Hello! My name is Anton, in Rostelecom I am developing a central data repository. Our repository consists of modules, in which several Informatica instances are used as an orchestrator, some of which we want to transfer to Airflow as part of the transition to an open-source solution. Since Informatica and Airflow are fundamentally different tools, taking and repeating an existing implementation is not so easy. We wanted to get a workflow, on the one hand, as close as possible to the current implementation and, on the other hand, using the most interesting first principle of Airflow - dynamism, which gives flexibility.
In this short article I want to talk about the truly dynamic generation of DAGs in Airflow. On this topic, there are mainly many articles from developers from India on the Internet, which are materials like "you can generate dags dynamically in Airflow, for example: <example for generating 10 HelloWorld tasks / dags>" . We were interested in the generation of dags, which will vary in time with a variable number and task names.
Currently, Airflow is implemented to launch a module that generates data packets on remote source servers for further loading into the repository.

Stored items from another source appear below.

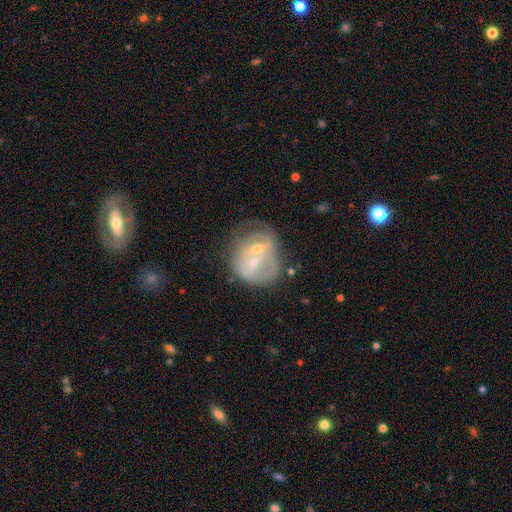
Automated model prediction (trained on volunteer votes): Q: Smooth or featured?
A: featured or disk (64%); runner-up: smooth (26%)
Q: Edge-on disk?
A: no (96%); runner-up: yes (4%)
Q: Bar?
A: no (46%); runner-up: weak (36%)
Q: Spiral arms?
A: no (50%); tied with: yes (50%)
Q: Bulge size?
A: small (54%); runner-up: moderate (39%)
Q: Merging?
A: merger (47%); runner-up: none (30%)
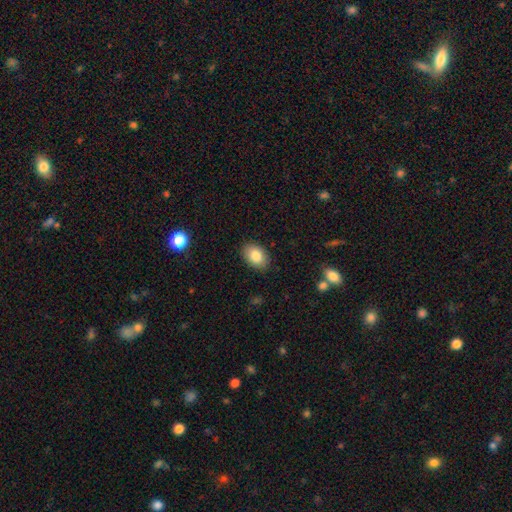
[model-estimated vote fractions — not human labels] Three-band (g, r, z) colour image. It shows a smooth galaxy with no disk features (84%) that is in between round and cigar-shaped (80%). Merging: none (87%).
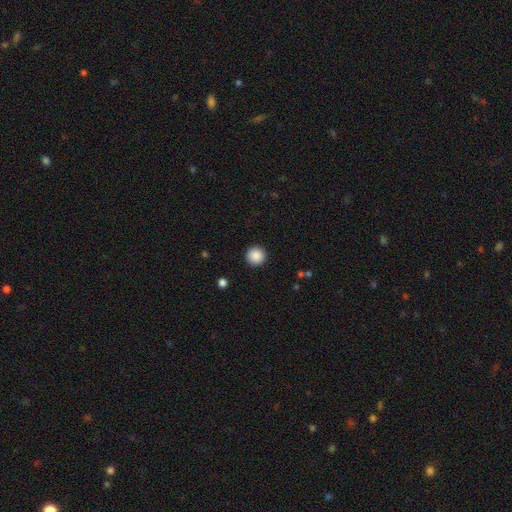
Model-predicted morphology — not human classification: smooth_or_featured: smooth (p=0.88) [alt: star or artifact p=0.09]
how_rounded: round (p=0.96) [alt: in between p=0.03]
merging: none (p=0.92) [alt: minor disturbance p=0.05]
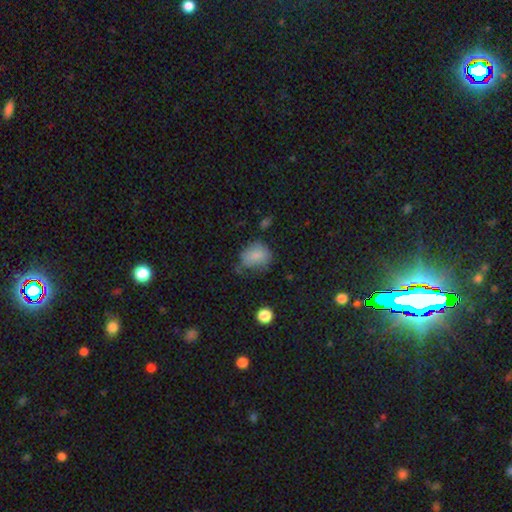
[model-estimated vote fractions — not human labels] Smooth or featured? smooth (77%)
How rounded? round (56%)
Merging? none (44%)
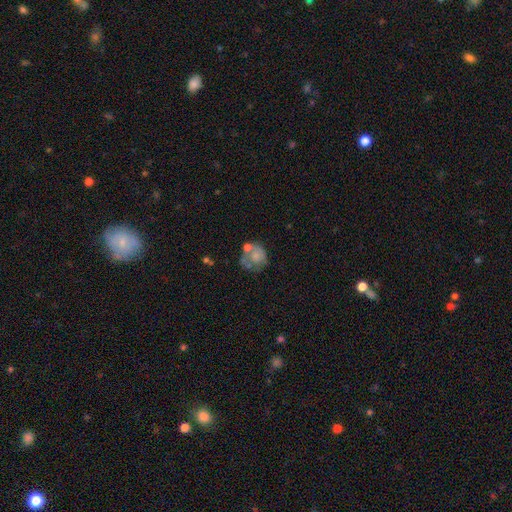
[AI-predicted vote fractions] A smooth galaxy with no disk features (51%) that is round (71%). Merging: none (37%).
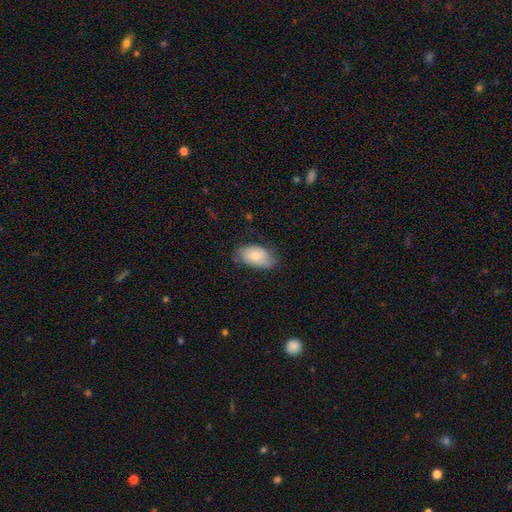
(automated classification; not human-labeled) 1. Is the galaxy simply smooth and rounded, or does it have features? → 75% smooth, 19% featured or disk, 6% star or artifact.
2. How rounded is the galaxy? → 94% in between, 5% round, 2% cigar-shaped.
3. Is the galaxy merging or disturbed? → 68% none, 25% minor disturbance, 6% major disturbance, 1% merger.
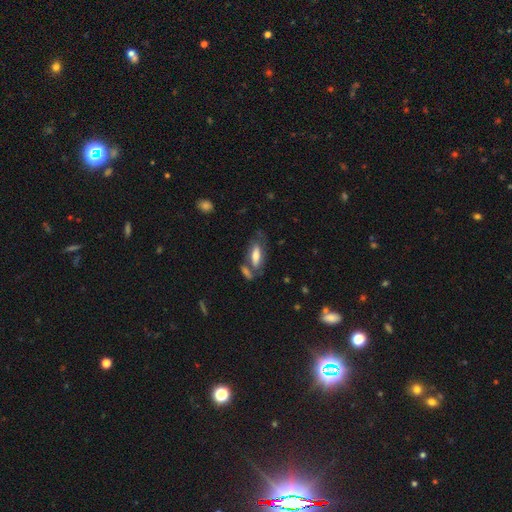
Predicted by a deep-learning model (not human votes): This is likely a smooth galaxy (61%). How rounded: likely in between (68%). Merging: possibly none (51%).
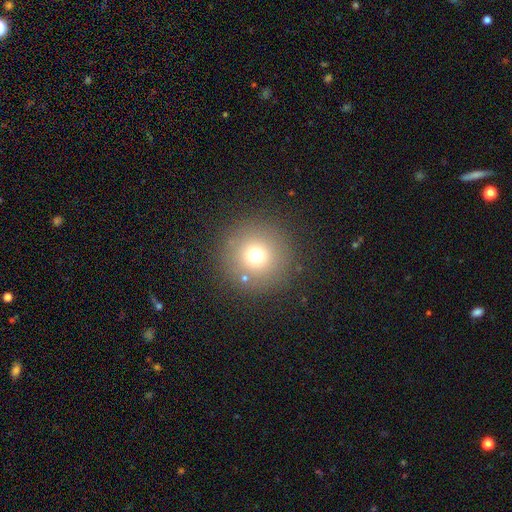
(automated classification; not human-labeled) This appears to be a smooth galaxy with no disk features (71%) that is round (97%). Merging: none (87%).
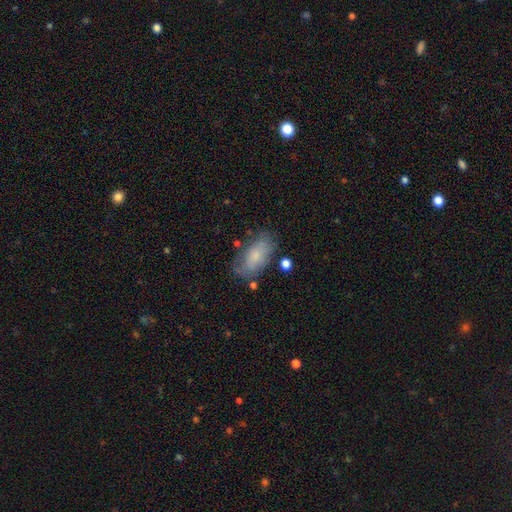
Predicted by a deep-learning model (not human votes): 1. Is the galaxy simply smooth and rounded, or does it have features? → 71% smooth, 21% featured or disk, 7% star or artifact.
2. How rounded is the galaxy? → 91% in between, 6% cigar-shaped, 4% round.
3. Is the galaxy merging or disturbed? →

It runs on a simple schedule, it is not very interesting to consider it in detail. Also soon, orchestration will be introduced through the Airflow module, which delivers data packets for further loading by layers into intermediate staging. Here we are waiting for a number of rakes, descriptions of which I have not found anywhere and want to share experiences.

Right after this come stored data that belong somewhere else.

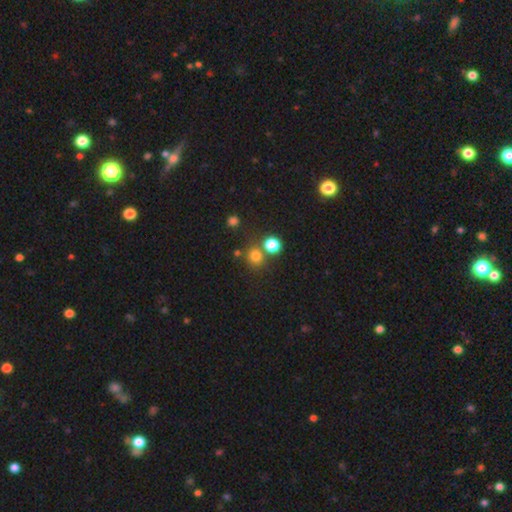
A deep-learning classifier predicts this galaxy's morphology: smooth 74%, star or artifact 19%, featured or disk 7%. Down the decision tree: how rounded — round (88%); merging — none (69%).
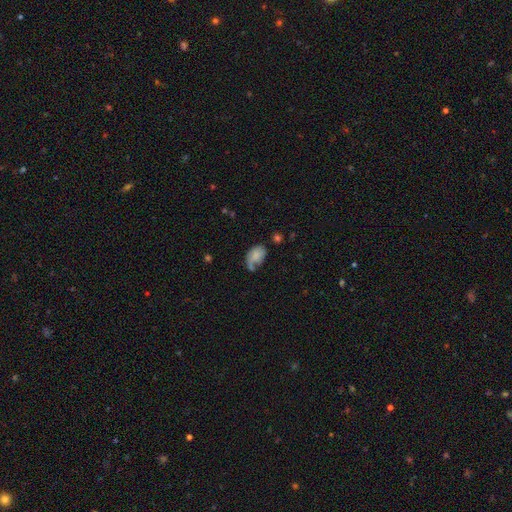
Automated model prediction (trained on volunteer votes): Overall: smooth (67%). How rounded: in between (83%). Merging: none (37%; minor disturbance 28%).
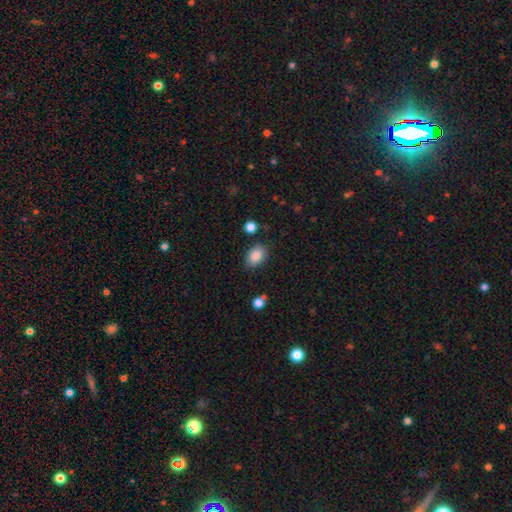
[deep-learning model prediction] Q: Smooth or featured?
A: smooth (86%); runner-up: star or artifact (8%)
Q: How rounded?
A: in between (83%); runner-up: round (15%)
Q: Merging?
A: none (81%); runner-up: minor disturbance (13%)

On Airflow on Habré there are a couple of articles from the developers of Mail.ru, in which the basic things are well described:
General Description of Airflow
Branching, parametrization through jinja and communication within DAG through Xcom
DAG / DAG - directed acyclic graph. In this case, we mean a sequence of actions that depend on each other and do not form cycles.
SubDAG / Sabdag is the same as DAG, but located inside another DAG, running within the framework of the parent DAG (ie, being a TASK) and not having a separate schedule.
Operator / Operator - a specific step in Dag, performing a specific action. For example, PythonOperator.
Task / Task - a specific operator instance when launching DAG, visualized as a square in the web interface. For example, PythonOperator, which is called run_task and runs in DAG check_dag .
Input data:
In the repository of the orchestrator there is a table, let's call it PKG_TABLE.
There is a mechanism that adds to the PKG_TABLE table that the data packet is ready to be loaded.
What we wanted:
DAG, which will be generated for packages ready for downloading and launching their loading (spoiler: in the end everything turned out).
Using the code below, we generate a dag consisting of the LatestOnlyOperator task and its dependent sabdag task, which is created when the pkg_subdag_factory function is run, which receives a list of packages from the PKG_TABLE table and generates several PythonOperators. If there are no download packages, a DummyOperator is generated.
We decided to make the first version with one PythonOperator, later remaking it into a detailed workflow using Airflow tools.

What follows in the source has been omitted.